One of the most common attacks on Harris during the primary was “Kamala is a cop.” This is factually untrue; Harris was a prosecutor, and one who can fairly be accused of trying to have it both ways on the issue of criminal-justice reform. If Trump is going to accuse the Democrats of wanting to let criminals take over the streets of America’s cities, who better to refute that accusation than Kamala Harris, the subject of memes of a militarized police overreach? Tying Biden to the “abolish the police” narrative was never going to be easy, and now it looks ridiculous. Trump is instinctively going to try to position himself as the candidate of “LAW AND ORDER!” and Harris can justifiably scoff that Trump is so soft on crime, he won’t even jail the parents of truant children.
Who’s Ready to Manage the Executive Branch?

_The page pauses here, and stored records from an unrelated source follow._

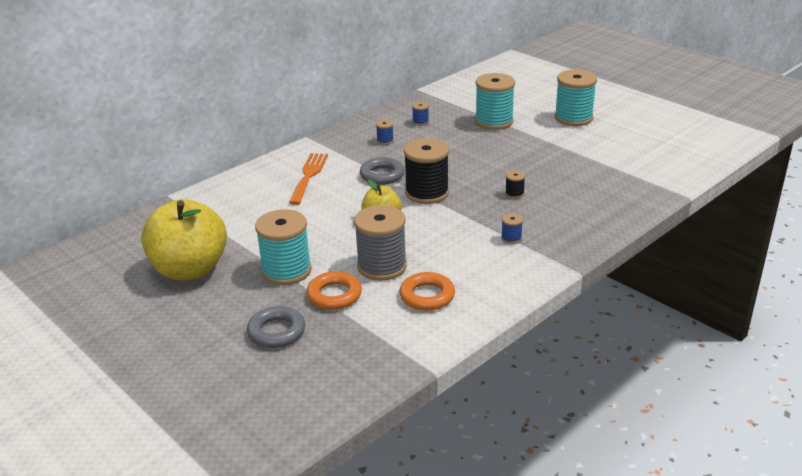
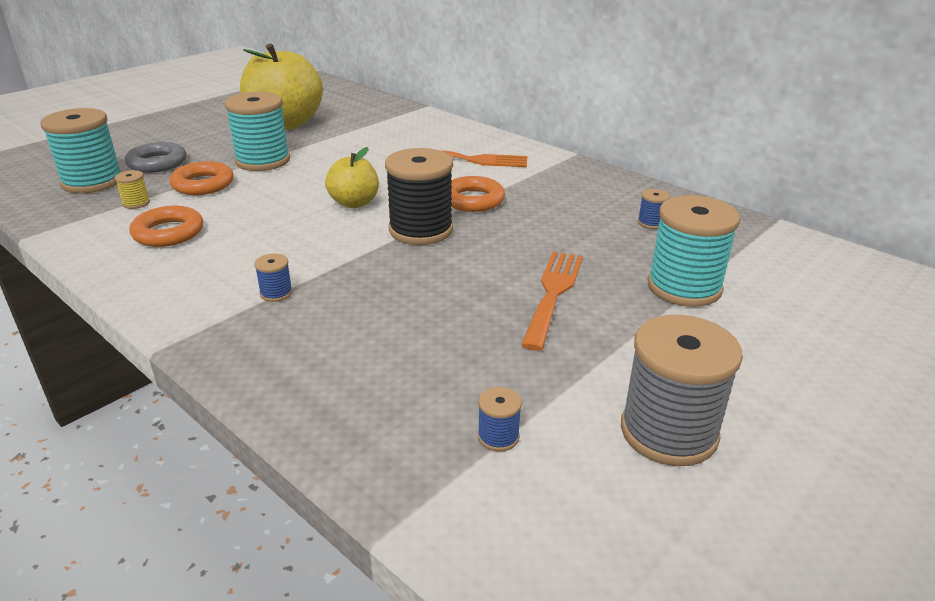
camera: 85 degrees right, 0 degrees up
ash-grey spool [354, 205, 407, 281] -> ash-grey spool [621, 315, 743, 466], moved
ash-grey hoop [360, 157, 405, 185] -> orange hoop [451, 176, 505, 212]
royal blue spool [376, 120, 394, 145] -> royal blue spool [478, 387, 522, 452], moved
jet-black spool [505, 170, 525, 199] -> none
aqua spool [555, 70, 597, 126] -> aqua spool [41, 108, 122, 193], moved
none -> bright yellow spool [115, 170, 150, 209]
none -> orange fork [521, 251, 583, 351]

One other thing to keep in mind if, as it seems, Kamala Harris is now on a glide path to being the 47th president of the United States: Apparently one of the reasons Harris’s campaign never took off was that it was an absolute mess behind the scenes. The New York Times did a huge profile piece shortly before Harris quit the race, speaking to “more than 50 current and former campaign staff members and allies.” The article painting Harris as indecisive, bad at managing staff and holding others accountable, erratically attacking rivals then retreating, and being far too deferential to her sister’s judgment as campaign chair. The campaign had split into warring factions, no one seemed to know who answered to whom, and it appeared that Harris — despite her commanding public image — didn’t really seem to be in charge of her own campaign. A separate Politico article told a similar story, with the unnerving summary from one Harris staffer: “No discipline. No plan. No strategy.”
Presidential campaigns rarely if ever rise or fall based upon the management skills of the vice-presidential nominee. But if Harris becomes a heartbeat away from the presidency — and that heartbeat is in the body of Joe Biden — her ability to manage a large, diverse staff and complicated bureaucracy could have national consequences someday. Every presidential candidate thinks they can handle this part of the job easily until they get in there.
Democrats will respond to all this with, “But Trump!” But Trump’s troubles only illuminate the difficulty of managing the executive branch.
ADDENDUM: As noted yesterday, whatever else you think of Kamala Harris, it’s pretty amazing and awesome that immigrants can come to the U.S., meet, marry, have a child, and their daughter can grow up to be DA, state attorney general, U.S. senator, and on a presidential ticket. There are a few other countries in the world where you can arrive on our shores and your children can rise to the very top, but not many.